Mohamed Moubdiî, ancien ministre et parlementaire du Mouvement populaire, a été incarcéré à la prison d’Oukacha à Casablanca le 26 avril 2023, sur décision du juge d’instruction. Cette arrestation découle d’accusations liées à des malversations financières et à la mauvaise gestion des affaires publiques de la commune de Fkih Bensaleh, où Moubdiî, en tant que président de la commune, aurait joué un rôle central. L’enquête menée par la Brigade nationale de police judiciaire (BNPJ), appuyée par les rapports de la Cour des comptes et de l’Inspection générale du ministère de la Direction des collectivités locales, a mis en évidence une série de dysfonctionnements financiers. Ces derniers comprennent la dilapidation et le détournement de fonds publics, la corruption, et la falsification de documents administratifs. Moubdiî et sept autres individus sont directement impliqués dans ces affaires, particulièrement dans des marchés publics controversés lancés par la commune. Parmi les projets incriminés, un concernant l’aménagement urbain se distingue. Sous la présidence de Moubdiî, des avenants ont été signés pour augmenter le budget initial et couvrir des travaux supplémentaires non prévus à l’origine. Un autre projet, celui de l’éclairage public, a également soulevé des inquiétudes, notamment du fait que l’entreprise sélectionnée n’avait aucune expérience préalable dans ce domaine, étant plutôt spécialisée dans l’assainissement et l’aménagement routier. Les coûts exorbitants de ce marché, critiqués par la Cour des comptes, ont exacerbé les soupçons de gestion inappropriée. Des dysfonctionnements ont été constatés dans d’autres projets, tels que l’aménagement des espaces verts, le développement de la zone industrielle, et l’organisation du commerce ambulant

Babour Sghir (UC)

Babour Sghir, parlementaire de Settat sous l’étiquette du parti de l’Union constitutionnelle (UC), a été condamné à cinq ans d’emprisonnement ferme en mai 2022. La sanction, prononcée par la chambre correctionnelle du tribunal de première instance de Casablanca, vise des actes d’escroquerie et l’émission de chèques sans provision.
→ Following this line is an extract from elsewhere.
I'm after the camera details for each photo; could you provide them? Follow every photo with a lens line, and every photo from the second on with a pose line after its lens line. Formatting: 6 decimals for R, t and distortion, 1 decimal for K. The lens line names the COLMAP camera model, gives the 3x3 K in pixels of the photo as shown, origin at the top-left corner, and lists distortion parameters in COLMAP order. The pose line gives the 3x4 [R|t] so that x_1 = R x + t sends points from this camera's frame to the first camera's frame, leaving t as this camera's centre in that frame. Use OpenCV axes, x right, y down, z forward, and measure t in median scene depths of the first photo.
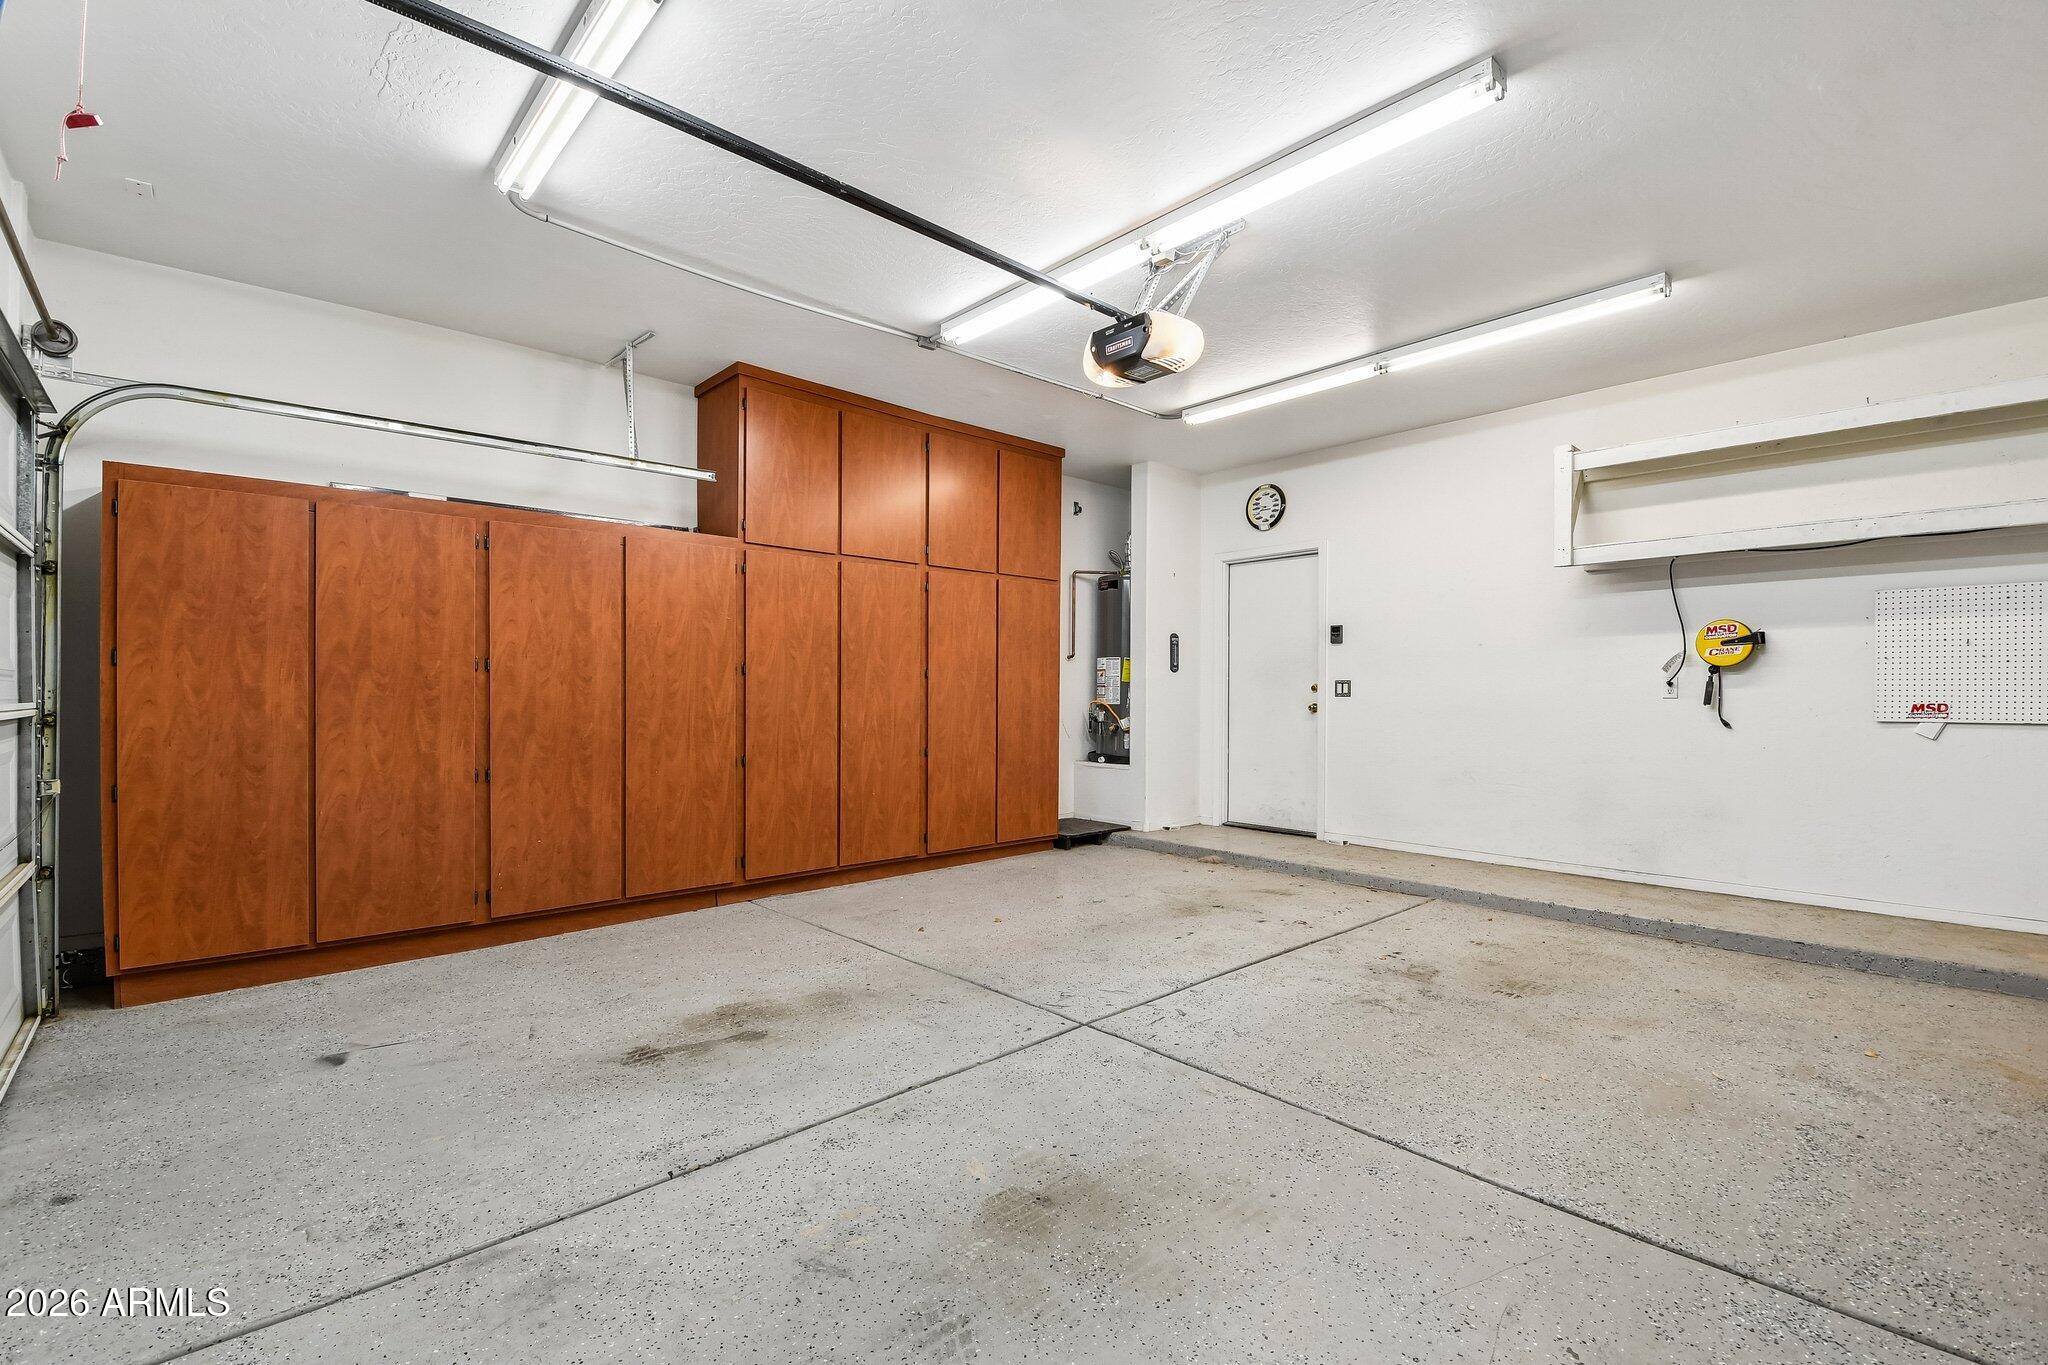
lens RADIAL K [[909.5, 0, 1017.0], [0, 909.5, 692.0], [0, 0, 1]] dist [0.034476, 0.000022]
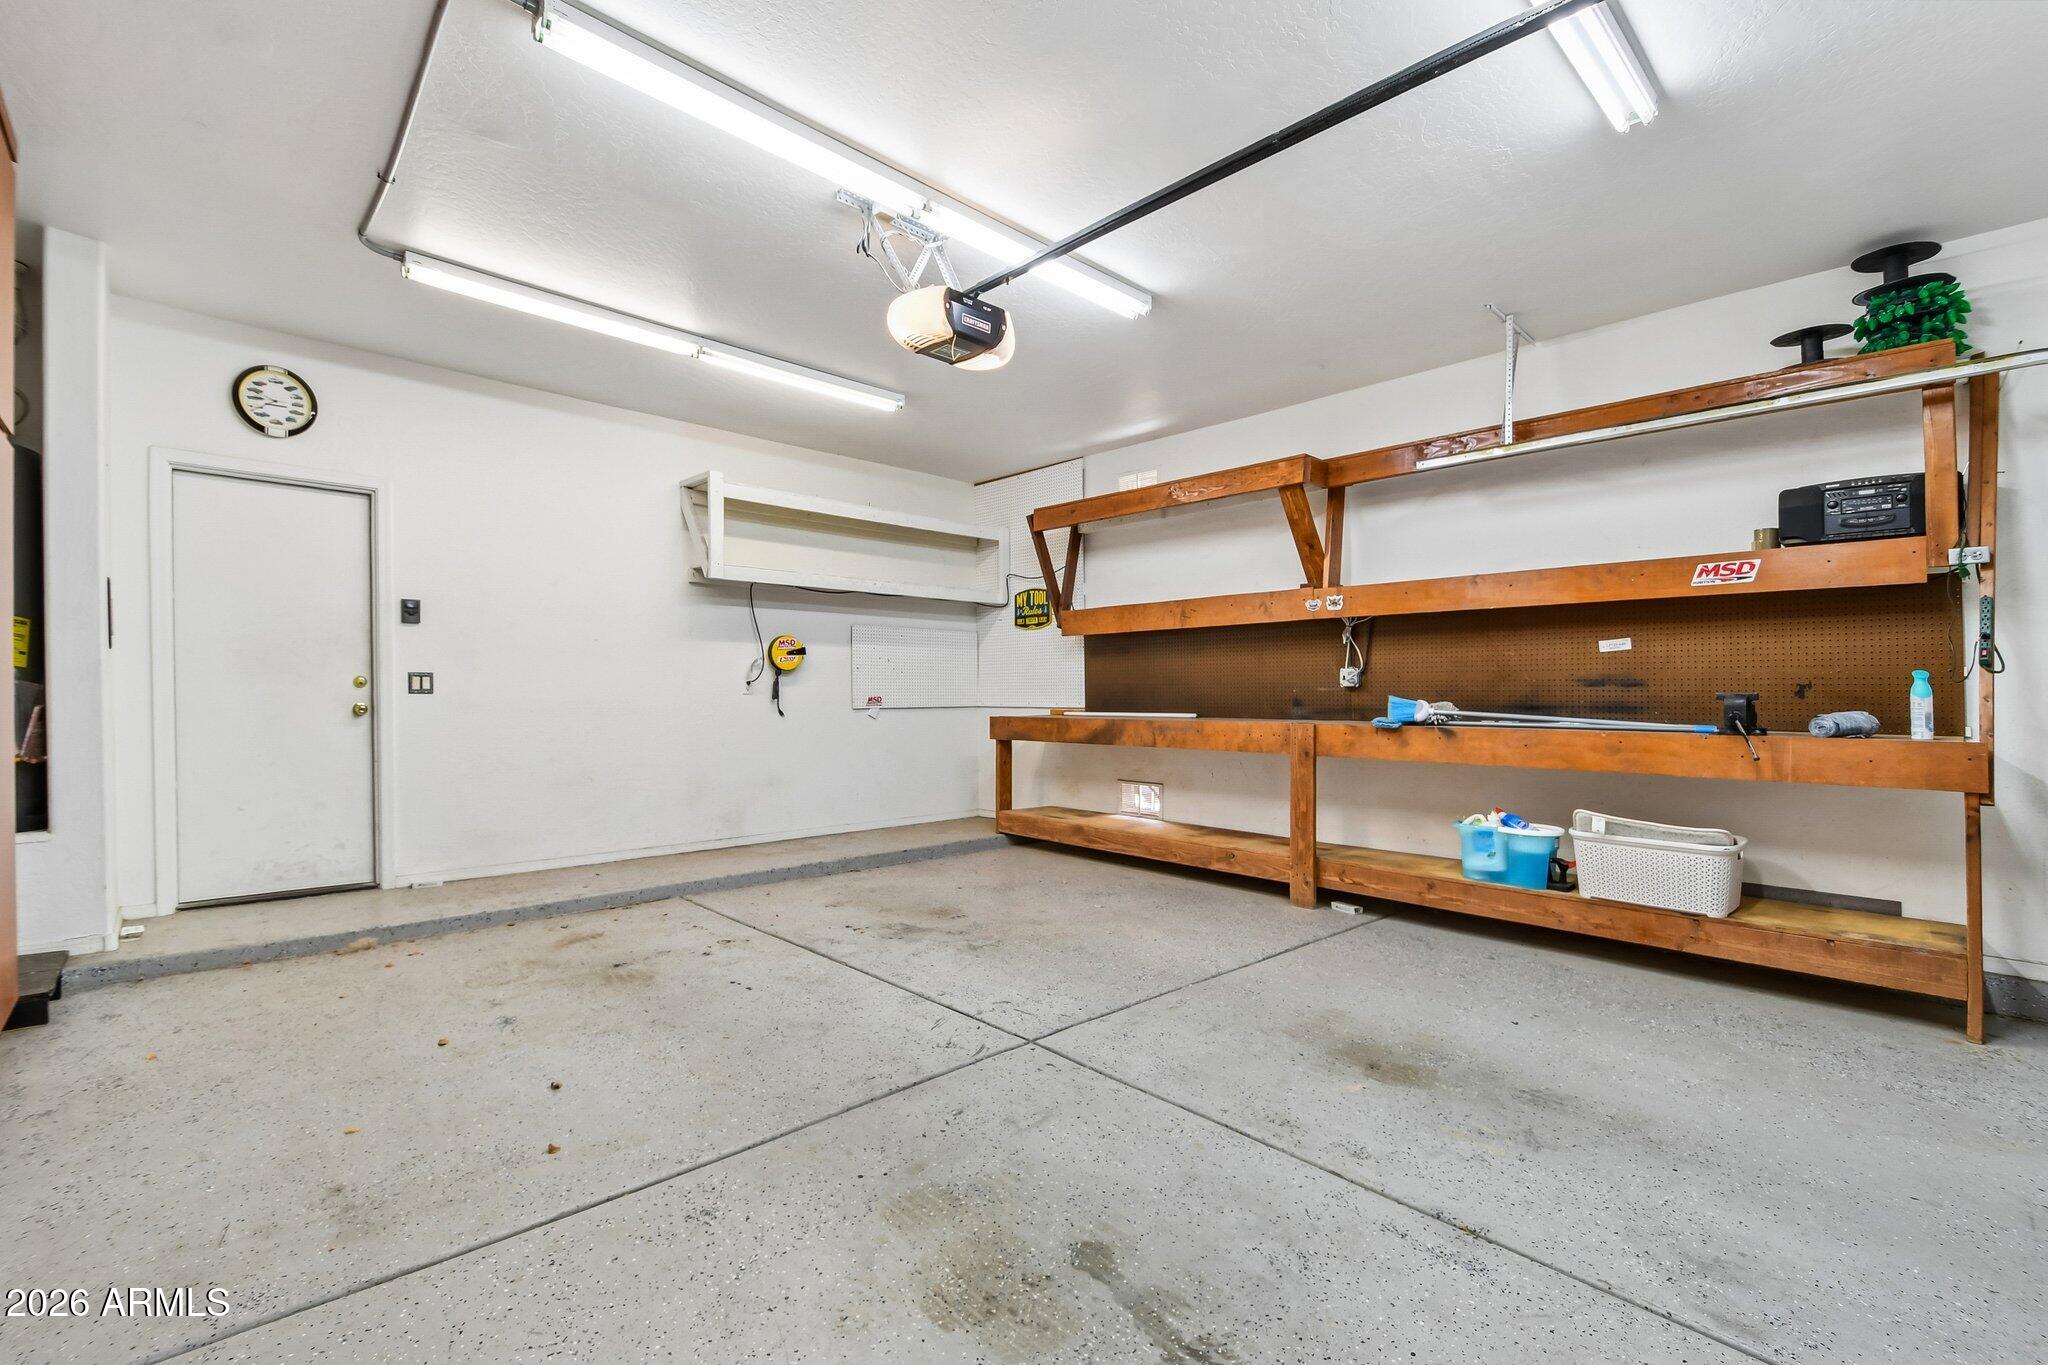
lens RADIAL K [[920.4, 0, 1027.9], [0, 920.4, 712.7], [0, 0, 1]] dist [0.002453, -0.000034]
pose [[-0.033154, -0.019917, 0.999252, -0.721390], [-0.001266, 0.999801, 0.019886, 0.008311], [-0.999449, -0.000606, -0.033172, 0.871072]]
Le jugement inclut également une amende de 450 000 dirhams, destinée à indemniser le propriétaire d’une station-service de Salé, victime des agissements de Sghir. La plainte initiale découle d’une transaction avortée, où Sghir, ayant promis de vendre trois camions d’occasion pour deux millions soixante-dix mille dirhams, a renoncé à l’accord après réception du paiement et a compensé par des chèques invalides. Parallèlement, Sghir fait face à d’autres accusations. La société “Rentotech”, spécialisée dans le nettoyage sanitaire et industriel, le poursuit pour n’avoir pas honoré une dette de 32 millions de centimes, malgré un paiement partiel par chèques. En outre, Bank of Africa l’accuse de falsification de documents bancaires et d’escroquerie. Ces dernières allégations, soumises au procureur du Roi à Casablanca, englobent une vaste gamme d’infractions dont l’escroquerie, la falsification et l’utilisation abusive de documents bancaires et officiels, ainsi que la corruption.